Ongoing pharmacological studies between therapies for opioid dependence and HIV/HCV remain critical and should continue over the next five years. HIV clinical pharmacology continues to see the development of new classes of medications (e.g., maturation and attachment inhibitors). The development of new compounds to treat HCV infection is a fast growing area of clinical pharmacology with multiple new agents in different classes (e.g., NS5a, NS5b, nucleotide, polymerase, and protease inhibitors) under investigation. As these medications move forward in development, they will all need to be examined for possible pharmacological interactions with methadone and buprenorphine. As zidovudine instructed us years ago, interactions can occur in the most unlikely circumstances, and formal study is required for each compound [129]. Such studies remain critical as impacting a patient’s methadone or buprenorphine plasma concentration runs the risk of nonadherence to antiviral treatments and ultimately clinical failure [140].

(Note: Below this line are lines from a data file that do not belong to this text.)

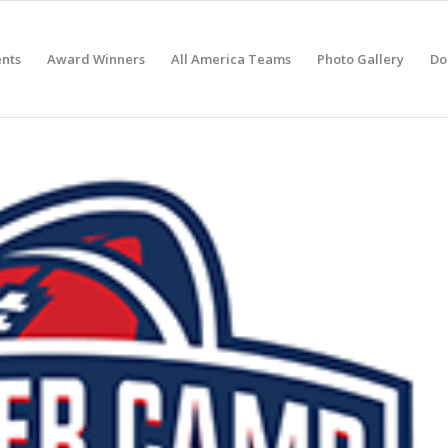
nts
Award Winners
All America Teams
Photo Gallery
Do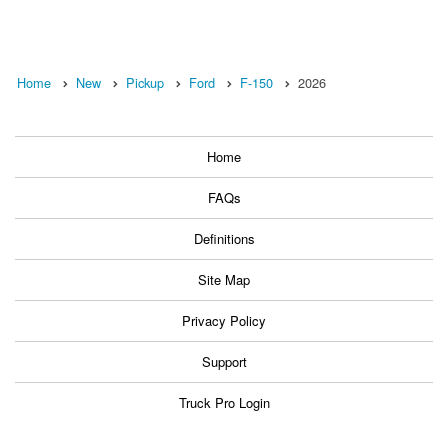
Home
New
Pickup
Ford
F-150
2026
Home
FAQs
Definitions
Site Map
Privacy Policy
Support
Truck Pro Login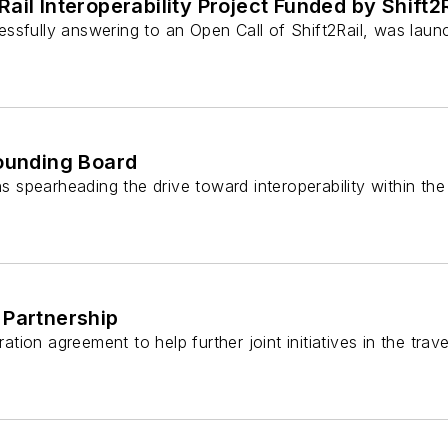
ail Interoperability Project Funded by Shift2
essfully answering to an Open Call of Shift2Rail, was lau
Sounding Board
ns spearheading the drive toward interoperability within th
 Partnership
on agreement to help further joint initiatives in the travel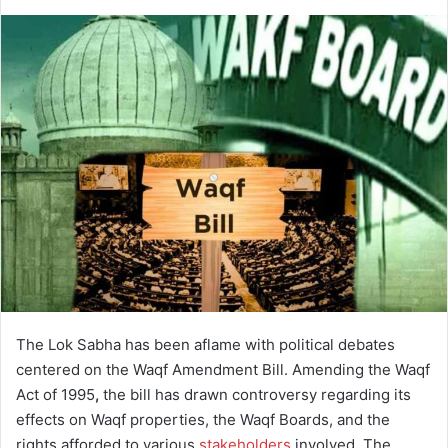
d
a
n
e
m
a
i
l
The Lok Sabha has been aflame with political debates
centered on the Waqf Amendment Bill. Amending the Waqf
Act of 1995
,
the bill has drawn controversy regarding its
effects on Waqf properties, the Waqf Boards, and the
rights afforded to various
stakeholders
involved. The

Although opioid withdrawal may be paramount in the mind of the patient, other clinical parameters may be of equal or greater concern and should be included in formal studies. QTc prolongation, for example, is a growing concern with overlapping medications that increase methadone plasma levels and prolong QTc [200]. The combination of medications with overlapping QTc toxicities requires careful attention. This is a particular problem in HIV/HCV patients given the high psychiatric co-morbidity in this population and the multiple psychiatric medications that impact QTc [198]. Because S-methadone is an inhibitor hERG K⁺ gated channels, future clinical pharmacology studies must include both QTc specific data as well as determinations of both R- and S-methadone plasma concentrations [35,36].

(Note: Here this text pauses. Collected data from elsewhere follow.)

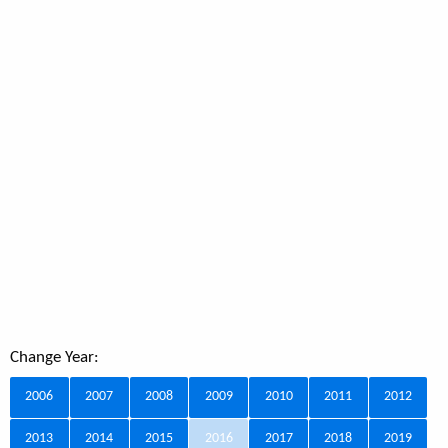
Change Year:
2006
2007
2008
2009
2010
2011
2012
2013
2014
2015
2016
2017
2018
2019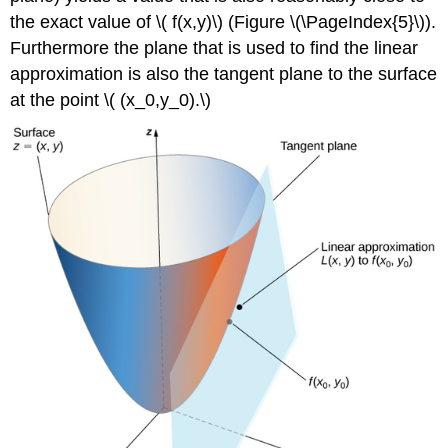
the exact value of \( f(x,y)\) (Figure \(\PageIndex{5}\)).
Furthermore the plane that is used to find the linear
approximation is also the tangent plane to the surface
at the point \( (x_0,y_0).\)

Beyond single drug interaction studies, however, multiple drug-drug interaction studies are required in the age of poly-pharmacy. Many HIV/HCV infected patients on methadone, for example, will take many different medications and a clearer understanding of the clinical pharmacology in the setting of multiple ingested medications on the disposition of methadone and buprenorphine is needed. Although these clinical studies are useful to clinicians and patients, they are often not undertaken. It will remain critical for NIH and other research institutions to continue to support drug-drug interaction studies and fill this needed gap in clinical pharmacology over the next five years and beyond.

Key Issues

• Methadone increases zidovudine plasma concentrations and, as a result, increases zidovudine side effects. Dose reduction of zidovudine may be required.

• Efavirenz and nevirapine frequently result in opioid withdrawal among patients maintained on methadone and dose increases in methadone are frequently required.

• Atazanavir co-administration in patients on buprenorphine may result in sedation in some patients.

• The medical provider should listen, observe, communicate, and consider the possibility of drug interactions whenever the clinical signs are suggestive that an interaction occurred.

• Typically changes in plasma concentrations of 25% or more are required for clinical symptoms.

Conclusions

This review has summarized the known pharmacological interactions between the opioid treatment medications methadone and buprenorphine, with HIV and HCV medications. Healthcare providers must familiarize themselves with the common interactions and be ready to manage possible interactions in this population. Current studies have many limitations and additional pharmacological studies that examine different racial/ethnic groups, patients on multiple medications, and patients with common co-morbidities that could impact drug disposition (e.g., hepatic impairment). A basic understanding of this clinical pharmacology will improve the delivery of clinical services to HIV/HCV infected patients with opioid dependence, thereby helping them to succeed in treatment.